══ Document excerpt ══


    Detail extraction
    As illustrated by the images above, digital images make it possible to extract details from a larger image, making visible important features of the image that are otherwise indistinguishable. This digital zoom lens magnifies the amount of information in an image collection.

    Annotation
    Using digital imaging, it is possible to annotate an image with text and graphics to highlight and explain important features. The image below shows a simple example based on the golden gate bridge. The photo shows the bridge under an unbalanced load condition due to a change in the roadway surface, resulting in a highly asymmetric deflection pattern: the bridge is bent. The annotated version includes a translucent yellow curve to highlight the deflection pattern.

    Annotated version

    Enhancement
    Digital images can be enhanced to highlight important features that may be obscure or indistinguishable in the original slide. The images show original and enhanced scans of an underground construction site, plus and enhanced detail.
    Original scanned image Enhanced image Enhanced detail

    Integrating images into course content
    As this web page demonstrates, the web makes it possible to make images available for viewing outside of class time, so that images can be assigned for viewing before and after lecture, and integrated into homework and tests. This capability allows images to be incorporated into the course content, rather than being an interesting, but ultimately inconsequential diversion. This integration is essential to teach the relationship between analytic models and the real world.

    Image resources on the web
    There are several sources of useful images on the web, including archives, news organizations, government agencies, and corporations. The web provides a rapidly increasing and rich source of valuable and up-to-date teaching resources.


    Communication

    The course will use the web for making images available outside of class, and for general course administration. Prototype course web sites are now in trial development for Architecture 403: Structural System Design and Architecture 721: Structural Design for Lateral Loads.

═══
══ Entries shown ══

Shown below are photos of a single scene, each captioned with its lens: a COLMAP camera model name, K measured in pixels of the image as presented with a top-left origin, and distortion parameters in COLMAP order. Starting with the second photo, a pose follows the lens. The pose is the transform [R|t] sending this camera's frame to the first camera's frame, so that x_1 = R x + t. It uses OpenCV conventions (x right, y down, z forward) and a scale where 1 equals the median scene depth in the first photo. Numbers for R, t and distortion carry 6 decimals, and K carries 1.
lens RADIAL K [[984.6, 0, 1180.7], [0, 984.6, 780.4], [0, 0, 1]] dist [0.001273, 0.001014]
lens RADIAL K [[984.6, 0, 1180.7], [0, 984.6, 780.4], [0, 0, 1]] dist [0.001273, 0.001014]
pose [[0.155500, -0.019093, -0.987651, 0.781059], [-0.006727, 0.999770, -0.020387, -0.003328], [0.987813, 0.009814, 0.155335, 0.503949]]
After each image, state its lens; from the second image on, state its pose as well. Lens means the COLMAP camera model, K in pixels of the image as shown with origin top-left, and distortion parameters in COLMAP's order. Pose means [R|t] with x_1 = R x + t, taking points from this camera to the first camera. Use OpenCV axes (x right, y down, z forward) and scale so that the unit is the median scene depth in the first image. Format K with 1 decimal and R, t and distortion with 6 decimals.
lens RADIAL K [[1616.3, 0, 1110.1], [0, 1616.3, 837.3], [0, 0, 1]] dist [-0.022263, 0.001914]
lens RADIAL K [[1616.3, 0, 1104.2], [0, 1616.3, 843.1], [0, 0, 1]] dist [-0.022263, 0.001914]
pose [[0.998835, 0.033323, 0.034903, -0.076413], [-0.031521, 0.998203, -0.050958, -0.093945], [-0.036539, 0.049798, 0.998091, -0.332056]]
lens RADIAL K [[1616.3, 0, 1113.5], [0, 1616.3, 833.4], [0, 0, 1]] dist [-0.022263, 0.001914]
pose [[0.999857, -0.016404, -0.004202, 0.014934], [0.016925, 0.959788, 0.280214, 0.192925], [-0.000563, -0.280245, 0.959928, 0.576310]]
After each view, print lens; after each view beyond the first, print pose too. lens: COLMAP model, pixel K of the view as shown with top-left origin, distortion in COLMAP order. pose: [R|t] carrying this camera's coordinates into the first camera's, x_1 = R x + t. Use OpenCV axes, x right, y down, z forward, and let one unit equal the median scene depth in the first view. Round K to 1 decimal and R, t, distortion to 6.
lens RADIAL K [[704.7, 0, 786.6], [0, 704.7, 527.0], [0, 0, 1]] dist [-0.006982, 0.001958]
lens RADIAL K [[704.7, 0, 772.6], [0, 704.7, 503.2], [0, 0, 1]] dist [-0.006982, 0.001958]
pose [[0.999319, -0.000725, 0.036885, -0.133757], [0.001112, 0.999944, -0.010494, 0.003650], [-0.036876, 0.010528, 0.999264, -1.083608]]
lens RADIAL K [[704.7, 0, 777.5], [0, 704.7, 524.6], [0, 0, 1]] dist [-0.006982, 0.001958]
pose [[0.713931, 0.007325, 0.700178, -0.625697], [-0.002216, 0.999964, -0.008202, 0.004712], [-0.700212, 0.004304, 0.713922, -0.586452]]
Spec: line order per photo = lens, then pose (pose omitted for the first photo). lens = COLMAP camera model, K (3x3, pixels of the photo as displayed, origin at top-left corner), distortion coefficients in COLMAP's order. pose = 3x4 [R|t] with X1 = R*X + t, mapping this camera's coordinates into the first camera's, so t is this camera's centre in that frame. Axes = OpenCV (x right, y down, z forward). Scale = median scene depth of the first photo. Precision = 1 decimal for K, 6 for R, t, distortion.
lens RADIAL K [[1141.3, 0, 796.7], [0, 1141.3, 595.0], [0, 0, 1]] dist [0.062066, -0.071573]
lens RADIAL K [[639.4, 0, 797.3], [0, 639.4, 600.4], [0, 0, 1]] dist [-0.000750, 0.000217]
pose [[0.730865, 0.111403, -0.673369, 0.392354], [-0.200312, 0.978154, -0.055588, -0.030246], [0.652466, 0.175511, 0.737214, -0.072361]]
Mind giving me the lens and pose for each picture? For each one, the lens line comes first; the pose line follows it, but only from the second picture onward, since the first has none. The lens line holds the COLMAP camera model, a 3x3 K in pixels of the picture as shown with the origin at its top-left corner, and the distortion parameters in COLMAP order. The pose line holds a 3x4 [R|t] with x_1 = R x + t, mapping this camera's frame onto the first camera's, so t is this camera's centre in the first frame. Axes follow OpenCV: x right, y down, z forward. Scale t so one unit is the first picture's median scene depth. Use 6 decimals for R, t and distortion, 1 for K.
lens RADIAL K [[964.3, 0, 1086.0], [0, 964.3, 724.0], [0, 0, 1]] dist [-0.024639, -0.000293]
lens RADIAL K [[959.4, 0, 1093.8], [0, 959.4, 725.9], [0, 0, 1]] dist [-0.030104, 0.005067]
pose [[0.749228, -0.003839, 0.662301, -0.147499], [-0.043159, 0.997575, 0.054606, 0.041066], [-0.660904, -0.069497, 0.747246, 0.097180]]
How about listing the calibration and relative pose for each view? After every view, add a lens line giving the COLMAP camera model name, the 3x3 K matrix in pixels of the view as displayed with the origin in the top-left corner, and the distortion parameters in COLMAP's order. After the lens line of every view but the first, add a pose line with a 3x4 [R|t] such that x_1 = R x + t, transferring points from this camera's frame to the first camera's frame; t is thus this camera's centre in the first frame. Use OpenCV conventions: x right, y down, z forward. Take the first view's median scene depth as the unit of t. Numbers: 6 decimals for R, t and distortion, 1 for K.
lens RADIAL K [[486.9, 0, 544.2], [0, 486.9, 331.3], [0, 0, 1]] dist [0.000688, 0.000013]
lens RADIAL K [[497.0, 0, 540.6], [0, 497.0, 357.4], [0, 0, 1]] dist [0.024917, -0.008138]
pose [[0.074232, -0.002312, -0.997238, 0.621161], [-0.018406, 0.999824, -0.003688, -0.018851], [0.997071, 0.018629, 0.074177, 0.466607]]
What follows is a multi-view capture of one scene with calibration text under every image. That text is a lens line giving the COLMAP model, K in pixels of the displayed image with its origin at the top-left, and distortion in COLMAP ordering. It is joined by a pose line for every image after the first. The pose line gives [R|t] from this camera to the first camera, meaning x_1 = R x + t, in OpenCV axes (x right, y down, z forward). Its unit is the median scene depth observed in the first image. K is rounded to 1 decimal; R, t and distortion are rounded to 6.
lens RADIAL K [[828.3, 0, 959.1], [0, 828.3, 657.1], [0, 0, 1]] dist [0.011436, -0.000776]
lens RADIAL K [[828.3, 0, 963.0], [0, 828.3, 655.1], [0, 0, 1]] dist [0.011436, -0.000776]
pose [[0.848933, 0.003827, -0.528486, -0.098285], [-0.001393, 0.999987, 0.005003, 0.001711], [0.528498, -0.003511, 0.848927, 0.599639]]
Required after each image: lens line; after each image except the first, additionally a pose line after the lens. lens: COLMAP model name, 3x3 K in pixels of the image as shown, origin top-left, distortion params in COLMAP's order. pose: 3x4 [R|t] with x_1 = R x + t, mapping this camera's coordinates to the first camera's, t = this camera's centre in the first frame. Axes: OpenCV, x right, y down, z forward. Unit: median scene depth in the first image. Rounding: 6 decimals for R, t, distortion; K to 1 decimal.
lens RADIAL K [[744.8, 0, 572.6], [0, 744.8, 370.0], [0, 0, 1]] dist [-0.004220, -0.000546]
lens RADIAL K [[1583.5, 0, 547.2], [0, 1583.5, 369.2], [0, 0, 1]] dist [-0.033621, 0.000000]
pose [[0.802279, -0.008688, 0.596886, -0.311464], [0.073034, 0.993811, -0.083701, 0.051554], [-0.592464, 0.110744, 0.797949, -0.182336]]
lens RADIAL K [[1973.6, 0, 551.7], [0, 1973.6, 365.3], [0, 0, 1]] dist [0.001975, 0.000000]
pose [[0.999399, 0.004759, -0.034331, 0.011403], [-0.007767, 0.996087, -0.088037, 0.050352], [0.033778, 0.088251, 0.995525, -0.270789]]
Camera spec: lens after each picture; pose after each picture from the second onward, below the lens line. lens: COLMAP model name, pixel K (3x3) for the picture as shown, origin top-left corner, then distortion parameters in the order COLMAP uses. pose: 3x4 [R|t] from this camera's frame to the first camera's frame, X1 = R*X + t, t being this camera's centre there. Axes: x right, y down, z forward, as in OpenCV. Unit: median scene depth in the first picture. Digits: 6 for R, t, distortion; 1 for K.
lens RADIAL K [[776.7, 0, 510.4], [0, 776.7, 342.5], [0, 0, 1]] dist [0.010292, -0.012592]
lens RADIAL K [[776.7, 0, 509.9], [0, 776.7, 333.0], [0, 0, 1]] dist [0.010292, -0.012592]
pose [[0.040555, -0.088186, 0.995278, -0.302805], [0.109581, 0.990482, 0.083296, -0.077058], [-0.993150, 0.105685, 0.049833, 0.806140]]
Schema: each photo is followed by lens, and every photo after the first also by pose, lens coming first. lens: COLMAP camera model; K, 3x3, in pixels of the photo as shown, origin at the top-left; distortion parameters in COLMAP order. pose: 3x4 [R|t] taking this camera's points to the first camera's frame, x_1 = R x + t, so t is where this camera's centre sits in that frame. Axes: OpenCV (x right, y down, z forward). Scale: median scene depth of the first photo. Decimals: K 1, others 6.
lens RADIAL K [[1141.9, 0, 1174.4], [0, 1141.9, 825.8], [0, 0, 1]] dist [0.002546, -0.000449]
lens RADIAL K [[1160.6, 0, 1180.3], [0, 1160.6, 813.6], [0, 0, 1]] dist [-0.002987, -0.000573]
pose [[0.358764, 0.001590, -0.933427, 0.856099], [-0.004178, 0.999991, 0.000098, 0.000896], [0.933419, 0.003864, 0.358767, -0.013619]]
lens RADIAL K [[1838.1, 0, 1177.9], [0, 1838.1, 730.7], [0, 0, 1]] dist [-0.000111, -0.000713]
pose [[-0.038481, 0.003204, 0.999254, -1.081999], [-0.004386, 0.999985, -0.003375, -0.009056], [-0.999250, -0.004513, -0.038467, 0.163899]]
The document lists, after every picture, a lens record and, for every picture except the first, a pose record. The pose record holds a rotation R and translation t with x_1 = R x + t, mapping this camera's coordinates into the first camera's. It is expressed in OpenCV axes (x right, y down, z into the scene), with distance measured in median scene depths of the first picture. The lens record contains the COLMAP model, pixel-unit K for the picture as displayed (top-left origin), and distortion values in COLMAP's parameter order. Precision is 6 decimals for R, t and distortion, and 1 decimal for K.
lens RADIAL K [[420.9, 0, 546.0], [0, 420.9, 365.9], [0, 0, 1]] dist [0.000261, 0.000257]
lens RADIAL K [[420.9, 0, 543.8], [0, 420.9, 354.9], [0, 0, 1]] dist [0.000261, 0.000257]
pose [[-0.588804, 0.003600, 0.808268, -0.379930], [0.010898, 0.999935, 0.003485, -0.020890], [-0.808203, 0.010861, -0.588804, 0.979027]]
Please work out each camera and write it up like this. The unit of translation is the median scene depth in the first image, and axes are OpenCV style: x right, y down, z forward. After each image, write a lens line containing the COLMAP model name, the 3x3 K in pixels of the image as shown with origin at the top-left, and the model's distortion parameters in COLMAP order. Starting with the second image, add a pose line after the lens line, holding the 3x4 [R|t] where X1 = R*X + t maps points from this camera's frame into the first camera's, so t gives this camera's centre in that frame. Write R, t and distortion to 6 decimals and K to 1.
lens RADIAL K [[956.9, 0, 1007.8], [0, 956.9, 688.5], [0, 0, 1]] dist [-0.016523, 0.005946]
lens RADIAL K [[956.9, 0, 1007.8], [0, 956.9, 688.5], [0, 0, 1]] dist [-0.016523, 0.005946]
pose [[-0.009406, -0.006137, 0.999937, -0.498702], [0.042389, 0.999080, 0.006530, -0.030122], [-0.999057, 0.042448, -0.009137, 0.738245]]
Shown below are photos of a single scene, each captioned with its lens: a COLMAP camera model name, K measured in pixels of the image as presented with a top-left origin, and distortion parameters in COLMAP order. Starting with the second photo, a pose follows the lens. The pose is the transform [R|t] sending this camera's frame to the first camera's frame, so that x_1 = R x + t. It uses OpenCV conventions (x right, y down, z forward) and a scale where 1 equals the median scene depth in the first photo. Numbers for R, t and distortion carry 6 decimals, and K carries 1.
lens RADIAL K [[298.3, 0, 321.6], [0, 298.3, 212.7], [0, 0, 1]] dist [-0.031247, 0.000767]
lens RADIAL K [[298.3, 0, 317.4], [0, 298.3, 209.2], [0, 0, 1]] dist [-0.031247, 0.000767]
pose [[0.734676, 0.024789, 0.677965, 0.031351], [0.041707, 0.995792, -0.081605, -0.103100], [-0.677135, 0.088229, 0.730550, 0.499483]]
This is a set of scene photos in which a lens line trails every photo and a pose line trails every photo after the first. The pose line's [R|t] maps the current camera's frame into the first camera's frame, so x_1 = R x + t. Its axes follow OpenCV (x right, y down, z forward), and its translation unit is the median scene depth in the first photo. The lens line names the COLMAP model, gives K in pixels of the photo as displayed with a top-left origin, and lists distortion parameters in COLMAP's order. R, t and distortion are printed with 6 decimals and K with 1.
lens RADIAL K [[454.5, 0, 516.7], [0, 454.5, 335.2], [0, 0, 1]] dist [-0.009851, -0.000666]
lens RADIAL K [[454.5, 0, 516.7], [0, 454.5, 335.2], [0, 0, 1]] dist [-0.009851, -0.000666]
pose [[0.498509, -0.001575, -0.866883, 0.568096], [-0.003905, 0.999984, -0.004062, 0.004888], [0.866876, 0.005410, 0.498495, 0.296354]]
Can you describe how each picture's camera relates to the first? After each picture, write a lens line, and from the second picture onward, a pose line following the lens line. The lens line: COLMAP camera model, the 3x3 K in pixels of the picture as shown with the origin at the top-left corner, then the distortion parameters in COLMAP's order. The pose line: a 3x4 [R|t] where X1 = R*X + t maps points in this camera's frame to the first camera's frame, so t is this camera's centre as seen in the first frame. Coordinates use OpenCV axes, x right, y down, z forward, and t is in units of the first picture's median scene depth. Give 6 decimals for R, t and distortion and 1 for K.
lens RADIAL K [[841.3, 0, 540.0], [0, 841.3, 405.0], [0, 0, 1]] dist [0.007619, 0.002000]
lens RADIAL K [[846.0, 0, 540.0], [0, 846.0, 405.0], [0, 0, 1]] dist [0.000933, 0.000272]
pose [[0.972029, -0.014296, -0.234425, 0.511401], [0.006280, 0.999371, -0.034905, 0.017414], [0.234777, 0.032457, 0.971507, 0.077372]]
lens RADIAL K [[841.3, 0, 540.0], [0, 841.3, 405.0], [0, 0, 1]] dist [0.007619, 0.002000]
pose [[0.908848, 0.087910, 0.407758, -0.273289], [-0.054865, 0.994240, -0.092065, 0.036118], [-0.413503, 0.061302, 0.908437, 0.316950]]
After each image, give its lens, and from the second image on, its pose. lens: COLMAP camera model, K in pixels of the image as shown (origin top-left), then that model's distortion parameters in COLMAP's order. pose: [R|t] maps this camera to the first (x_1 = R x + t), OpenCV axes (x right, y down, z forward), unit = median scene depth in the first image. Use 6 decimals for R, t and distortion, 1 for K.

═══

* Task requirements: In the text on digital imaging for teaching, please say what the annotated Golden Gate Bridge version adds to highlight the deflection pattern.

* Output for this task: A translucent yellow curve.